Wieso denn Leim und Wasser ? Erklär mir mal bitte.


----------



## shafty262 (13. Oktober 2014)

*AW: gummifischgussform*

Das quasi damit die Köder schön glänzen wenn du sie gegossen hast ohne sie nachzubearbeiten. Dazu versiegelt dieses Gemisch ähnlich wie Epoxidharz gegen eintreten von Weichmacher usw in die Form.


----------



## Mücke1978 (13. Oktober 2014)

*AW: gummifischgussform*

Aha aha.... Gut wieder was gelernt  
Machst du die Gummis auch in der Mikrowelle warm ?


----------



## Fr33 (13. Oktober 2014)

*AW: gummifischgussform*

Vielleicht sollten Pwacemaker nochmal deutlich sagen, dass das selber gießen finanziell gesehen eine nicht lohnenswerte Sache ist, wenn es um "Standart" Gummis geht.....


Er fischt ja meist an der Elbe auf Zander ... und Zandergummis gibts wie Sand am Meer. Da lohnt sich das selber gießen aus Kostensicht gar nicht.


Max noch, wenn man umbedingt ne spezielle Farbe will, die der Makt nicht hat....


----------



## Mücke1978 (13. Oktober 2014)

*AW: gummifischgussform*

Tolle Sache. Wieder was gelernt  hehe danke das du dir die mühe gemacht hast , und nicht geschrieben hast "guck mal da " oder" da" . Hehe 
Ich werde das auf alle Fälle probieren.


----------



## Mücke1978 (13. Oktober 2014)

*AW: gummifischgussform*

Was haltet ihr von der Theorie das bei 95% alles Gummis die Farben "hell dunkel" falschrum   sind ? Es ist immer hell unten und dunkel oben. Macht aber vielleicht doch mehr Sinn umgedreht ?


----------



## shafty262 (13. Oktober 2014)

*AW: gummifischgussform*



Mücke1978 schrieb:


> Aha aha.... Gut wieder was gelernt
> Machst du die Gummis auch in der Mikrowelle warm ?


Ja ich mach das in der Mikrowelle.

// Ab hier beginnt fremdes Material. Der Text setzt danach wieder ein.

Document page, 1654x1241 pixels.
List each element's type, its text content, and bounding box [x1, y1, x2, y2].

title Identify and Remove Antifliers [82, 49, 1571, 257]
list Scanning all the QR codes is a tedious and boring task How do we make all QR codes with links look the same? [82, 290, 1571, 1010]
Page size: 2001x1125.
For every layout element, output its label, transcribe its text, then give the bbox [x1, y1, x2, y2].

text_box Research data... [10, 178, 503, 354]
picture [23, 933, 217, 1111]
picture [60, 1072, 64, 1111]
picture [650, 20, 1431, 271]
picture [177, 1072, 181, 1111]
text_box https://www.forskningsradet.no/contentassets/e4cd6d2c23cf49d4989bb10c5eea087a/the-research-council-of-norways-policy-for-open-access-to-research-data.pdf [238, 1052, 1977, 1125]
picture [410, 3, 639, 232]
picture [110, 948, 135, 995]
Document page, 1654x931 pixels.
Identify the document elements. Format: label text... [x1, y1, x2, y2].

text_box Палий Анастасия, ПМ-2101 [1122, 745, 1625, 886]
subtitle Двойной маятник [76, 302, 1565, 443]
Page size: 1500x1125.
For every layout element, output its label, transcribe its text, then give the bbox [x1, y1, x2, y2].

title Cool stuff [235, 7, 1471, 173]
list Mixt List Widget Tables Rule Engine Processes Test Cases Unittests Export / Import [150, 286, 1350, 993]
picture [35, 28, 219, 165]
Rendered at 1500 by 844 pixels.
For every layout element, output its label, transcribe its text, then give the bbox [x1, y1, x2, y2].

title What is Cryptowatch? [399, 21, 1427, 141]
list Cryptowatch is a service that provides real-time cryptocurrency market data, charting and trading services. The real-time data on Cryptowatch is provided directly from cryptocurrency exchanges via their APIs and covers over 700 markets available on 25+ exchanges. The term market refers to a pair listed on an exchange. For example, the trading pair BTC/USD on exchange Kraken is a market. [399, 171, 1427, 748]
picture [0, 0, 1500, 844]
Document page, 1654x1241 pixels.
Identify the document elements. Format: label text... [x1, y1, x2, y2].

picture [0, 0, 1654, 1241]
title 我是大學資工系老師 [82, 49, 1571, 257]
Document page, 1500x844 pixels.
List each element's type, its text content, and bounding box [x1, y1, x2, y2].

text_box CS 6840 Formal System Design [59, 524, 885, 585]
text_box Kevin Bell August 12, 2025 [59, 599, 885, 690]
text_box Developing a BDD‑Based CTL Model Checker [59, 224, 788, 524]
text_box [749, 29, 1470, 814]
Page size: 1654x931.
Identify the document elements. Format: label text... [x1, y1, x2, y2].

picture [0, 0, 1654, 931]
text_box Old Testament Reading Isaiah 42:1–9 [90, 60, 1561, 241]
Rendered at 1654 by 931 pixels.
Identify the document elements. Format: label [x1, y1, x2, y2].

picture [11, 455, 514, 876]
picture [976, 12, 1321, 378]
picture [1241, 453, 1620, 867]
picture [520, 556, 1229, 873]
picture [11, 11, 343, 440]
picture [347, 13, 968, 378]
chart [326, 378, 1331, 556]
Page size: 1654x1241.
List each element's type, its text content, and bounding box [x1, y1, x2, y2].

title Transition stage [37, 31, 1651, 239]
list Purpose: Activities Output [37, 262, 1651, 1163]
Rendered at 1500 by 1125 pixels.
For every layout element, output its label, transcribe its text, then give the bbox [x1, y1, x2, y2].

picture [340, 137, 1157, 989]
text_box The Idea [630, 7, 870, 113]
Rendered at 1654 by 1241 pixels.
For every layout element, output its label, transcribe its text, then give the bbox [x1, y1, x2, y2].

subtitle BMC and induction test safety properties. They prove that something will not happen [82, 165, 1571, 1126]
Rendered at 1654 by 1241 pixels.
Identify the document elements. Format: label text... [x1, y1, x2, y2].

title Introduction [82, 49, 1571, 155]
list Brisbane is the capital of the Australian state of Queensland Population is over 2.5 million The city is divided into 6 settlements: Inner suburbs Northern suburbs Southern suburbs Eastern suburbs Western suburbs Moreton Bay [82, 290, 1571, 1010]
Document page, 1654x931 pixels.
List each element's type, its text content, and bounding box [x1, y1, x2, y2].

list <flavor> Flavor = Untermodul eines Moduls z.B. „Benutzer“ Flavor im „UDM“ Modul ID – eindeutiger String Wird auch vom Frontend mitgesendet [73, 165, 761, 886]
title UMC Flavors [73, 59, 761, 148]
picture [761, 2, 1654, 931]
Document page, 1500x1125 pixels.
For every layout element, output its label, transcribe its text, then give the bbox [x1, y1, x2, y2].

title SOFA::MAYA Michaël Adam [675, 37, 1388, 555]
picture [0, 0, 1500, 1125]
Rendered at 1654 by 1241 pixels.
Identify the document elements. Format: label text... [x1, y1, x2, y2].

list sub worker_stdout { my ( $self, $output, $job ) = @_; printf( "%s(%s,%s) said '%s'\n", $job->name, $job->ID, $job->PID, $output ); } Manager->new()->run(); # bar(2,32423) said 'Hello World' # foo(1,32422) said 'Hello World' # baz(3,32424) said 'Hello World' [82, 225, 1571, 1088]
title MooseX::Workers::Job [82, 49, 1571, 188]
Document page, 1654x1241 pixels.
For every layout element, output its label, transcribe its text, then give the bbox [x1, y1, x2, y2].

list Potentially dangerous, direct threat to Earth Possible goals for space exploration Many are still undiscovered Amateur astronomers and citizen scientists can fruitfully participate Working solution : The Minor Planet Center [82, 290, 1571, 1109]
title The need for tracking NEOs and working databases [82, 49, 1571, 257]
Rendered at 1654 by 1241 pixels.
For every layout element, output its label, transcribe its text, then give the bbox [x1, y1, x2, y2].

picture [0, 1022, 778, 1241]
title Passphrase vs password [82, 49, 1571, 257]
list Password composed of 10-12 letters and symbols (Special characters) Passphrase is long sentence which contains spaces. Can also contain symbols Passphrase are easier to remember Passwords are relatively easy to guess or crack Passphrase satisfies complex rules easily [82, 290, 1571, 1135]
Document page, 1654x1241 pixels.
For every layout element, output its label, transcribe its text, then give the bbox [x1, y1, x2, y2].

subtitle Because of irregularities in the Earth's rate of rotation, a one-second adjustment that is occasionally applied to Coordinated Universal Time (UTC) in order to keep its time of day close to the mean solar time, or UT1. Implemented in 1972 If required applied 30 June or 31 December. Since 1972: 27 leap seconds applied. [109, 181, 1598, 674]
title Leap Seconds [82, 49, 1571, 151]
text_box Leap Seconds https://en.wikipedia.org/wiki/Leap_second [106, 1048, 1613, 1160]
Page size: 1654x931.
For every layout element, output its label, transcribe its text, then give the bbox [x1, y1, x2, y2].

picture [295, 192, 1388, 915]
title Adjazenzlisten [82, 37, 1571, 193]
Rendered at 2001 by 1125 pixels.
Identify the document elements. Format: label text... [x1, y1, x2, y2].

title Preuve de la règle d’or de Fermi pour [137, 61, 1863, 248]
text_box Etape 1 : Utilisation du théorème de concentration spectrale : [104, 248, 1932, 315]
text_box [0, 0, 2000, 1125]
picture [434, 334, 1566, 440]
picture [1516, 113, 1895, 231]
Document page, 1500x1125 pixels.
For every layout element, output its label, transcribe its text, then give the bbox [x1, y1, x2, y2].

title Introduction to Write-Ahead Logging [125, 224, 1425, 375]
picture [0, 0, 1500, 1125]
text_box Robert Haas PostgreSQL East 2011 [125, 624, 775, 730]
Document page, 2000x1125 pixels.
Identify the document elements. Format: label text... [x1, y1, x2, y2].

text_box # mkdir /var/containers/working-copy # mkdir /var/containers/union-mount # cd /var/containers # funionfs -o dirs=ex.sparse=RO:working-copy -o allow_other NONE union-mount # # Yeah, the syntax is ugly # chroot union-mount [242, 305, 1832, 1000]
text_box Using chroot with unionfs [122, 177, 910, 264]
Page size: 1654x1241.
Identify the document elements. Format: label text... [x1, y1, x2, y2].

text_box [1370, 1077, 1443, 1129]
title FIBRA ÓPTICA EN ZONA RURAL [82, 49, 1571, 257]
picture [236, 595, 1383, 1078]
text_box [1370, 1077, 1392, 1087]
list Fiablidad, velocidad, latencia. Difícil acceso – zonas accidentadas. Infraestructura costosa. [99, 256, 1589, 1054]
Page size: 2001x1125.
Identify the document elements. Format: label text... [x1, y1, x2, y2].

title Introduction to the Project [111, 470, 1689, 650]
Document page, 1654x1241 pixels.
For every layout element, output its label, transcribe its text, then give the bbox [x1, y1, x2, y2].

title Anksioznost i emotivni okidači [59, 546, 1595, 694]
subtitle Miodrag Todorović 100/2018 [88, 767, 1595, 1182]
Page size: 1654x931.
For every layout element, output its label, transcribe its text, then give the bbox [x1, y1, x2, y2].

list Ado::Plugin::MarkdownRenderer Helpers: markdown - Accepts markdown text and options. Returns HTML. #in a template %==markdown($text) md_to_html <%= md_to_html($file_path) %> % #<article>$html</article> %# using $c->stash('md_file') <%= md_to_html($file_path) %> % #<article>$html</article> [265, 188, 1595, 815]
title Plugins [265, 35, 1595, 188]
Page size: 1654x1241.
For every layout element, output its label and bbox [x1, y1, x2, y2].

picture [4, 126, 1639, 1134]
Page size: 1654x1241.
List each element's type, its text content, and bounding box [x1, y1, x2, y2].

Aber ich nehme keine alten Gummis, sondern Flüßigplastik das man extra für den Zweck kaufen kann. Das gute wenn man alte Gummis verwendet sind die Farbkombis die dabei rauskommen.


----------



## shafty262 (13. Oktober 2014)

*AW: gummifischgussform*



Mücke1978 schrieb:


> Was haltet ihr von der Theorie das bei 95% alles Gummis die Farben "hell dunkel" falschrum   sind ? Es ist immer hell unten und dunkel oben. Macht aber vielleicht doch mehr Sinn umgedreht ?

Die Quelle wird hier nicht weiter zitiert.